Рвано выдохнула и плавно закрыла шкаф. Осталось лишь зеркало, в полумраке которого отразились мы с глазами полными пустых надежд и ничтожной веры.
Я тоже ждал…
Но я еще даже не дошёл до стадии сбора вещей, хотя тёща настаивала на том, что их нужно куда-то сдать, еще полгода назад. Тогда я почувствовал себя предателем, который готов так скоро уничтожить всё то, что напоминало бы мне о жене.
Предателем чувствует себя и София. И за это я не мог её корить или считать слабой. Нельзя судить кого-то, когда сам болен той же болезнью.
– Как это произошло? – спросил, глядя прямо в глаза её отражения, но сразу одернул себя, когда по красивому лицу пробежала рябь мрачных эмоций. – Хотя, можешь не говорить. Я всё понимаю.
– Почему же? – опустила она голову и начала завязывать и развязывать черный шнурок своих штанов. – Я могу об этом говорить, – узкие плечи нервно дёрнулись. – Не с легкостью, конечно, но и не с истерикой, как бывало первый год. Только пройдём в кухню, хорошо?
– Ты здесь хозяйка.
– Пойдём, – кивком головы указала направление. Молча последовал за ней в кухню, которая была освещена только лунным светом, бьющим из не зашторенного окна. – Ты не против, если мы не будем включать свет?
– Не против.
В темноте комфортнее всего обнажать не только тело, но и уродливую душу, покрытую шрамами.
– Сядем? – предложила София.
Её тонкий силуэт, виднеющийся в рассеянном свете луны, выдвинул стул из-за стола и мягко на него опустился.
Повторил за ней, предварительно повесив мокрую футболку на металлическую спинку стула. Сел напротив и сложил руки на столе, переплетя пальцы. София сделала то же самое.
Со всей той внезапной решимостью, с которой сюда пришли, – мы молчали.

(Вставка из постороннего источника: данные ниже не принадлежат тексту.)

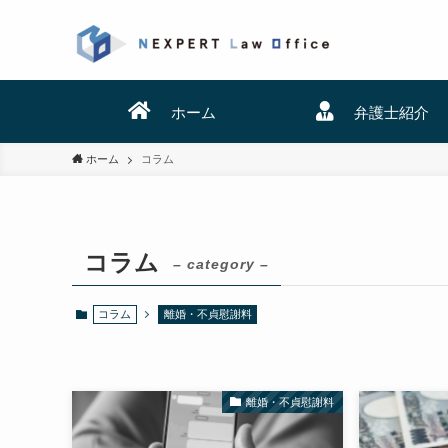
ホーム
弁護士紹介
ホーム
コラム
コラム
– category –
コラム
離婚・不貞慰謝料
離婚・不貞慰謝料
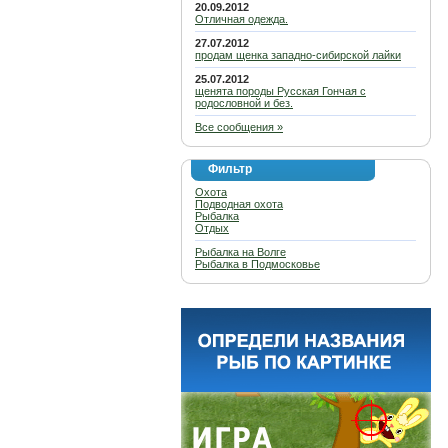
20.09.2012
Отличная одежда.
27.07.2012
продам щенка западно-сибирской лайки
25.07.2012
щенята породы Русская Гончая с
родословной и без.
Все сообщения »
Фильтр
Охота
Подводная охота
Рыбалка
Отдых
Рыбалка на Волге
Рыбалка в Подмосковье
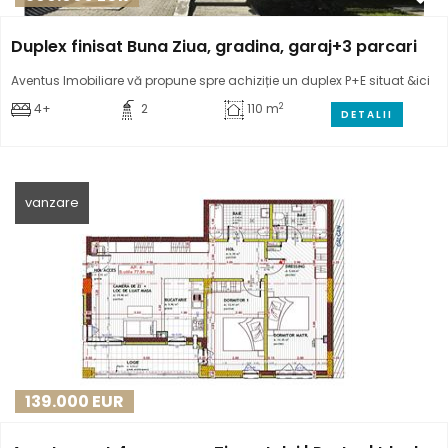
Duplex finisat Buna Ziua, gradina, garaj+3 parcari
Aventus Imobiliare vă propune spre achiziție un duplex P+E situat &ici
2
4+
2
110 m
DETALII
vanzare
139.000
EUR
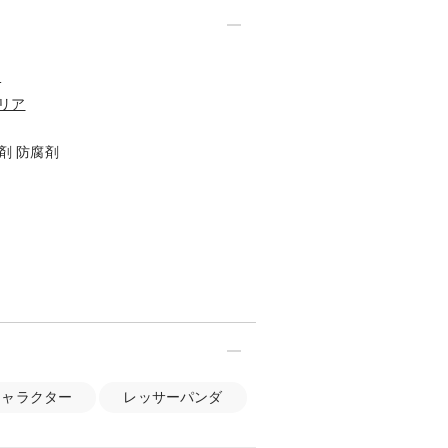
ア
リア
臭剤 防腐剤
キャラクター
レッサーパンダ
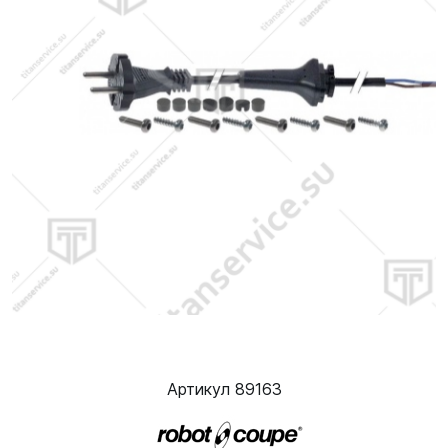
Артикул 89163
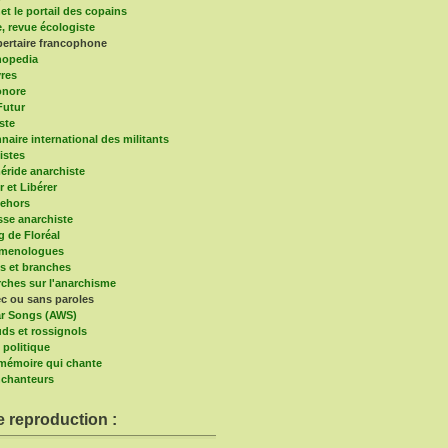
et le portail des copains
e, revue écologiste
bertaire francophone
hopedia
vres
onore
Futur
ste
naire international des militants
istes
ride anarchiste
r et Libérer
ehors
sse anarchiste
g de Floréal
imenologues
s et branches
ches sur l'anarchisme
c ou sans paroles
r Songs (AWS)
ds et rossignols
 politique
a mémoire qui chante
chanteurs
e reproduction :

Разглядывая внутренние раны, я прикидывал, какую из них можно будет показать первой, а какую, вообще, лучше никогда не показывать.
– Я никогда об этом ни с кем не обсуждала и, в принципе, старалась не касаться этой темы, – первой молчание прервала София. Перебирая браслеты на запястье правой руки, она сосредоточила всё внимание на них. Я стал тенью, сидящей напротив, которая была готова выслушать каждое её слово. – Ни с родителями, ни с сестрой, хотя она настаивала на том, чтобы я высказалась. Якобы, так легче. Когда проговариваешь проблему вслух, приходит её решение, но… – услышал, как она сглотнула сгусток слов, который больно произнести. – … Но разве может быть решение у проблемы, когда она связана со смертью дорогого тебе человека?
Вопрос, не требующий ответа.
– Я просто научилась носить маску перед людьми. Не так уж и сложно делать вид, что ты сильная. Для этого достаточно не поднимать болезненную тему, потому что лицо может исказить гримасой боли и маска, которая и так держится на клее из твоих же соплей, отваливается к чертям собачьим. А так… – повела она острыми плечами и слегка дернула головой. – Моё лицо не выражает скорби, и другие не лезут с вопросами о моем подлинном состоянии. Ты тоже не лез, пока меня случайно не бомбануло.
– Прости за это.
– Не извиняйся. Ты не обязан был знать. Никто не обязан знать, что происходит за закрытой дверью чужой квартиры.
– Если бы, – хмыкнул я. – Люди по своей природе – вуайристы. Есть некоторое извращенное удовольствие в подглядывании в замочную скважину чужой двери. И неважно, что там происходит: трахаются, умирают, рожают…
– Чего не знаешь, туда и тянет, – согласно кивнула она. – Но даже если бы ты и подглядел в мою замочную скважину, то ничего бы в ней не увидел. Там, всё равно, постоянно темно. Перегорела.
– Лампочка?
– И она тоже, – ответила София и издала рваный горький смешок. – Достаточно иронично получается, учитывая, что мой муж был электриком. И погиб от своей же стихии.
– Как это произошло?
– Неожиданно, – откинулась она на спинку стула. – Хотя и ожидаемо.
Нахмурился, не до конца понимая оксюморон.